My eyes stare, heart telling me to give it up to her, open the fucking cage doors I’ve locked down tight all these years. Vico and Winters. Together. Cane even. What the hell is she now?
“You a Winters or Cane now?” I ask. She seems confused, no idea what I’m talking about. I smirk, enjoying the look of chaos clouding her mind. “Hope Winters or Hope Cane?”
“What the hell has that—”
“Because I was thinking about telling you that I love you, but I’d need a name for that.” I shrug, taking a small, slow step towards her. “You know, just so I know who I’m in love with.”
A smile breaks out on her face. It’s fucking beautiful, enough so that I start to move, then stop. I wait for any questions she’s got instead, give her time to let the information settle.
“You know what that means, right?”
I fucking hope she does. This isn’t a goddamn love story like all the rest of them. This means someone’s inside me. Me. That’s not a pretty place to be. She’ll understand these tattoos, understand how many I’ve killed, how I killed them. She wants in this mind of mine, she’s welcome to come play and try that out for size. It’ll be nice to have someone hear it, take the stains from me every now and then. Maybe she can wipe them down enough for a kid. Blend them, at least.

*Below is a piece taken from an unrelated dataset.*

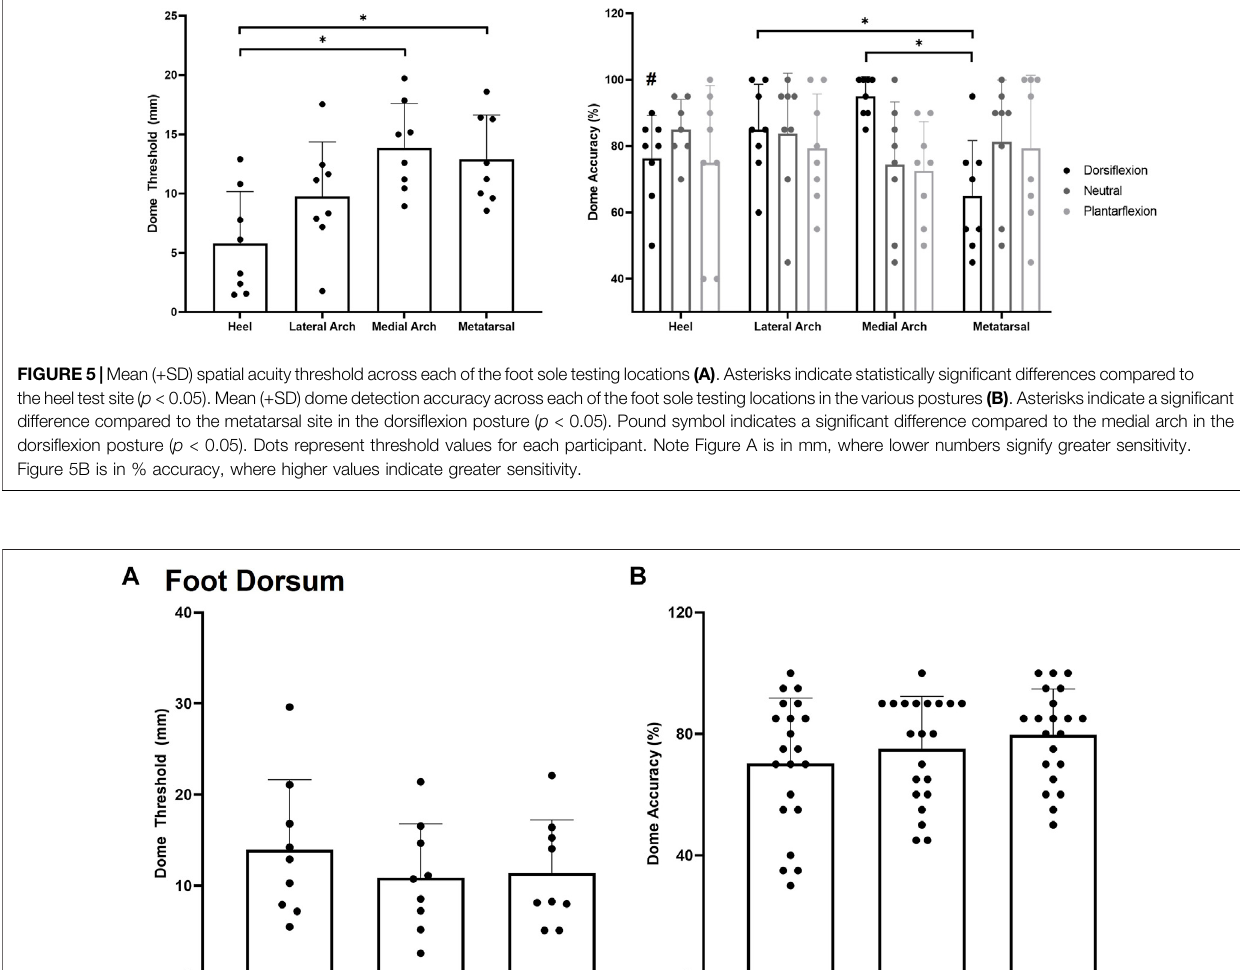
( Figure 4B ) were observed for mono fi lament threshold. The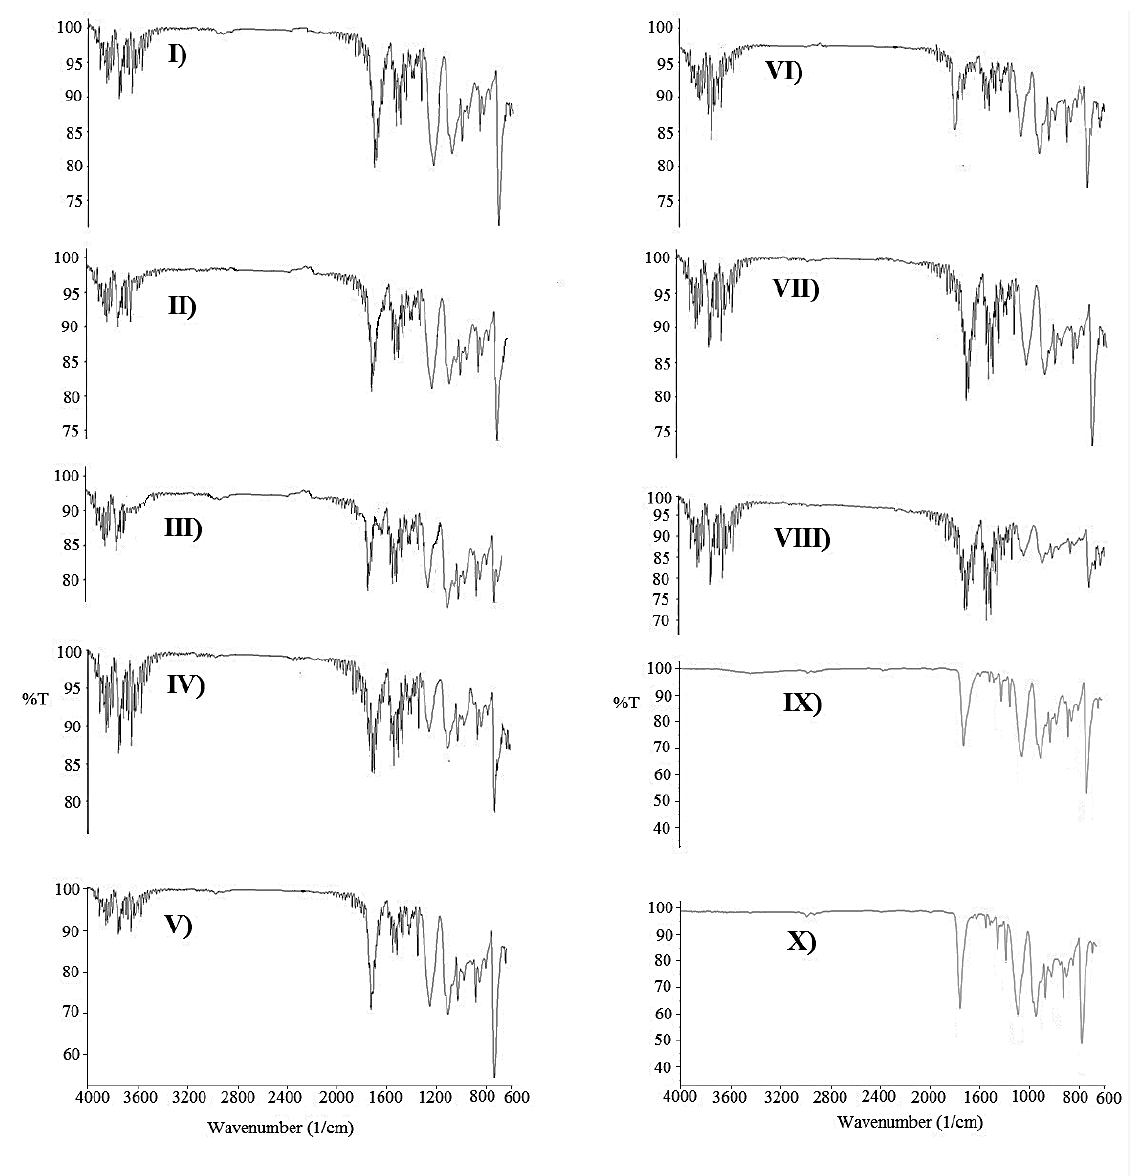
FIGURE 5.3 - FTIR spectra of I) 30% PEG with pure drug loaded patch; II) 40% PEG with pure drug loaded patch; III)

Still the smile is there as she nods. No quiver in her now. Just a head held high, radiating a beauty that no woman other than her possesses. It’s enough for me to nod, too, and start moving until I’ve got her in my arms this time. Fuck the distance. If that’s what it takes, we’ll go all in. Make it something it hasn’t been before now. For once, I’ll give her something true to hold onto. Me.
“I’m a Winters,” she says, looking up at me. “Always.” She smiles again, her hands coming up to my face. Winters.
“Cold, huh?” It’s what intrigued me about her in the first place, but this touch she’s giving me now, this body pressed against me, that’s anything but cold. It’s warm. Perfect. And mine.
“Except for you.”
And then the fucking kiss comes, the one that seals it all and finds me a home I never thought I wanted. Love, apparently, is worth considering. Consenting to even. It’ll be worth my life, too, if that’s what’s needed to protect them both. We’ll see how that goes, because if there’s one thing I’ve learnt through her vengeance, it’s that love trumps all. Always will now. Anyone fucks with her, or our child, and a war will come so swiftly they won’t know what’s hit them.
That’s what blood means to me. What my family means.
What Hope means.
Epilogue
Six Months Later
The beach house has become my home. I was drawn to it from the moment I stepped foot inside the door, its quiet stillness, the connection to a past that I’ll never be a part of, but accept, because I’m part of the future. Benjamin’s future.